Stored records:
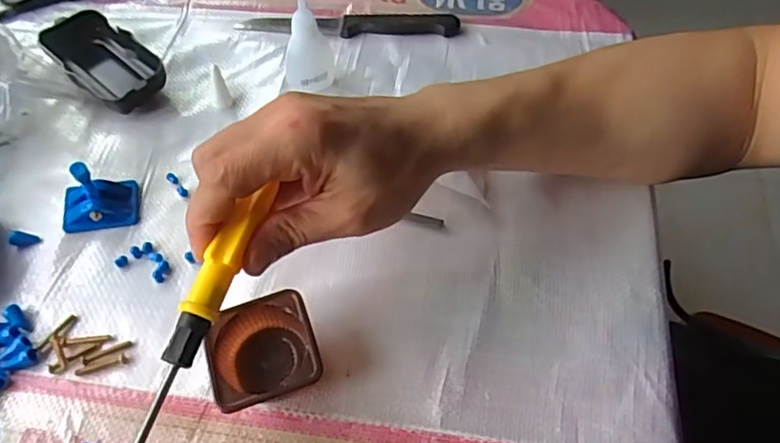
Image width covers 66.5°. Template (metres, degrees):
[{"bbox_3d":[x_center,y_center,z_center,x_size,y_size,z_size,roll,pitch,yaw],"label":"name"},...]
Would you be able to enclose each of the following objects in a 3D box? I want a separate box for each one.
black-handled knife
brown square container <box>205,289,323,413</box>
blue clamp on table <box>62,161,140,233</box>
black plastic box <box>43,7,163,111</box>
[{"bbox_3d":[-0.034,-0.158,0.475,0.176,0.010,0.023,2,55,5],"label":"black-handled knife"},{"bbox_3d":[-0.065,0.070,0.310,0.053,0.027,0.053,-18,55,-9],"label":"brown square container"},{"bbox_3d":[-0.187,-0.016,0.374,0.045,0.032,0.033,-12,55,-5],"label":"blue clamp on table"},{"bbox_3d":[-0.214,-0.119,0.449,0.098,0.030,0.051,38,65,26],"label":"black plastic box"}]

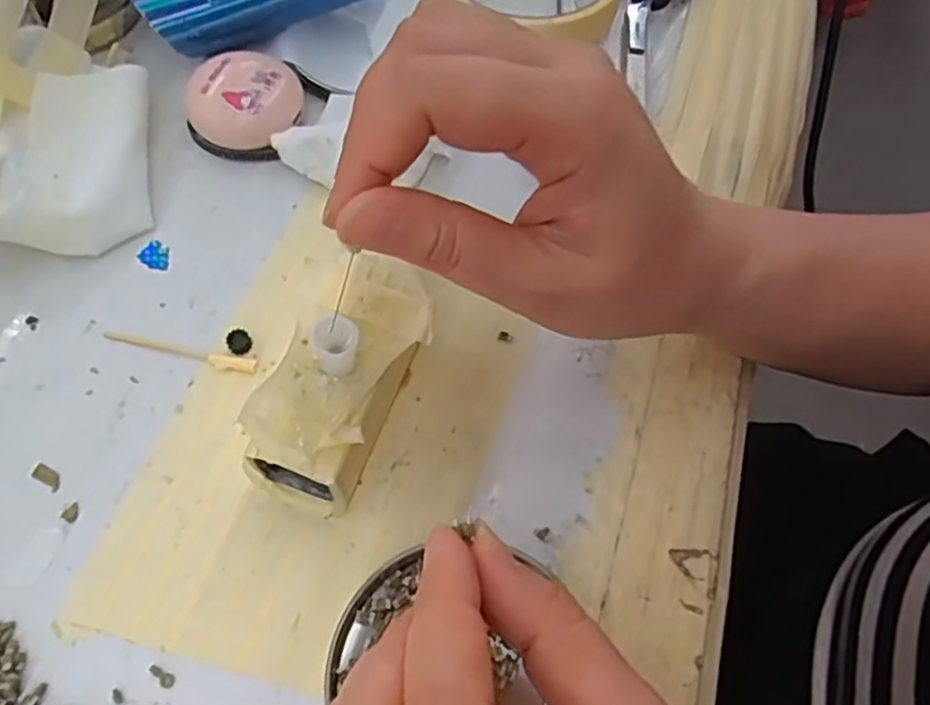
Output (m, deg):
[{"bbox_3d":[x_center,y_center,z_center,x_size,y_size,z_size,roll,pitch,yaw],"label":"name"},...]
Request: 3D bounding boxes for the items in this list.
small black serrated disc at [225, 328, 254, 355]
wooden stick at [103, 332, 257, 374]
[{"bbox_3d":[-0.085,-0.005,0.266,0.009,0.005,0.010,-27,67,-16],"label":"small black serrated disc"},{"bbox_3d":[-0.106,-0.001,0.264,0.059,0.004,0.006,14,63,4],"label":"wooden stick"}]

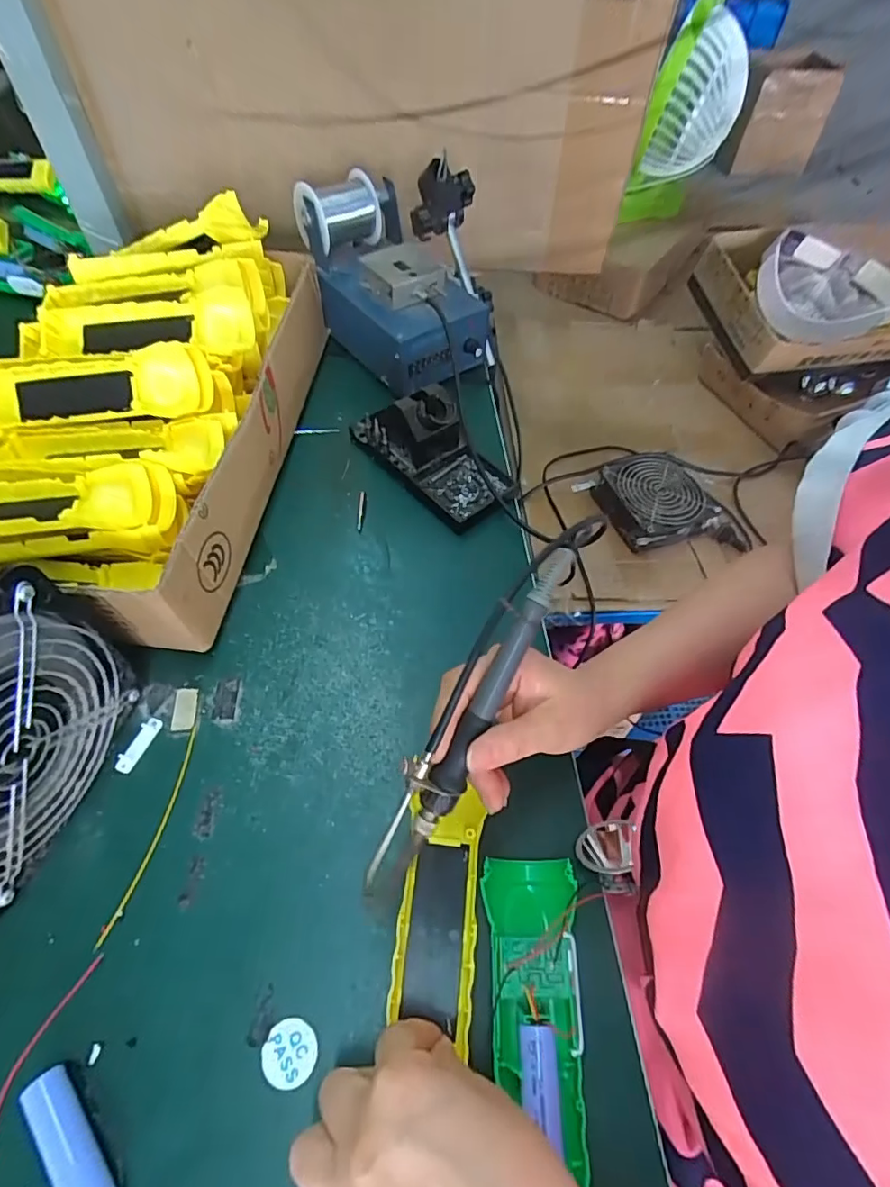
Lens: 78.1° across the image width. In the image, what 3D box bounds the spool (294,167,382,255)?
[{"bbox_3d":[-0.111,-0.387,0.560,0.060,0.057,0.075,37,65,19],"label":"spool"}]

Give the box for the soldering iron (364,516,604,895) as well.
[{"bbox_3d":[0.017,0.052,0.273,0.025,0.019,0.210,29,89,16],"label":"soldering iron"}]

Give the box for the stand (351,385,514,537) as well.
[{"bbox_3d":[-0.012,-0.137,0.486,0.079,0.070,0.159,-37,65,-24],"label":"stand"}]

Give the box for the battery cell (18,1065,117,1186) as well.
[{"bbox_3d":[-0.172,0.254,0.252,0.019,0.015,0.066,-35,64,-23],"label":"battery cell"}]

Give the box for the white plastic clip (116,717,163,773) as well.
[{"bbox_3d":[-0.201,0.099,0.361,0.012,0.006,0.038,21,57,12],"label":"white plastic clip"}]

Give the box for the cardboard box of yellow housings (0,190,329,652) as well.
[{"bbox_3d":[-0.245,-0.168,0.461,0.204,0.128,0.415,6,56,1],"label":"cardboard box of yellow housings"}]

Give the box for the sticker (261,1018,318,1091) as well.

_What is expected_
Set every entry down again exactly as written, and omit the images.

_Result for this exercise_
Image width covers 66.5°. Template (metres, degrees):
[{"bbox_3d":[x_center,y_center,z_center,x_size,y_size,z_size,roll,pitch,yaw],"label":"name"},...]
Would you be able to enclose each of the following objects in a 3D box? I want a separate box for each one.
black-handled knife
brown square container <box>205,289,323,413</box>
blue clamp on table <box>62,161,140,233</box>
black plastic box <box>43,7,163,111</box>
[{"bbox_3d":[-0.034,-0.158,0.475,0.176,0.010,0.023,2,55,5],"label":"black-handled knife"},{"bbox_3d":[-0.065,0.070,0.310,0.053,0.027,0.053,-18,55,-9],"label":"brown square container"},{"bbox_3d":[-0.187,-0.016,0.374,0.045,0.032,0.033,-12,55,-5],"label":"blue clamp on table"},{"bbox_3d":[-0.214,-0.119,0.449,0.098,0.030,0.051,38,65,26],"label":"black plastic box"}]

Output (m, deg):
[{"bbox_3d":[x_center,y_center,z_center,x_size,y_size,z_size,roll,pitch,yaw],"label":"name"},...]
Request: 3D bounding boxes for the items in this list.
small black serrated disc at [225, 328, 254, 355]
wooden stick at [103, 332, 257, 374]
[{"bbox_3d":[-0.085,-0.005,0.266,0.009,0.005,0.010,-27,67,-16],"label":"small black serrated disc"},{"bbox_3d":[-0.106,-0.001,0.264,0.059,0.004,0.006,14,63,4],"label":"wooden stick"}]

Lens: 78.1° across the image width. In the image, what 3D box bounds the spool (294,167,382,255)?
[{"bbox_3d":[-0.111,-0.387,0.560,0.060,0.057,0.075,37,65,19],"label":"spool"}]

Give the box for the soldering iron (364,516,604,895) as well.
[{"bbox_3d":[0.017,0.052,0.273,0.025,0.019,0.210,29,89,16],"label":"soldering iron"}]

Give the box for the stand (351,385,514,537) as well.
[{"bbox_3d":[-0.012,-0.137,0.486,0.079,0.070,0.159,-37,65,-24],"label":"stand"}]

Give the box for the battery cell (18,1065,117,1186) as well.
[{"bbox_3d":[-0.172,0.254,0.252,0.019,0.015,0.066,-35,64,-23],"label":"battery cell"}]

Give the box for the white plastic clip (116,717,163,773) as well.
[{"bbox_3d":[-0.201,0.099,0.361,0.012,0.006,0.038,21,57,12],"label":"white plastic clip"}]

Give the box for the cardboard box of yellow housings (0,190,329,652) as well.
[{"bbox_3d":[-0.245,-0.168,0.461,0.204,0.128,0.415,6,56,1],"label":"cardboard box of yellow housings"}]

Give the box for the sticker (261,1018,318,1091) as well.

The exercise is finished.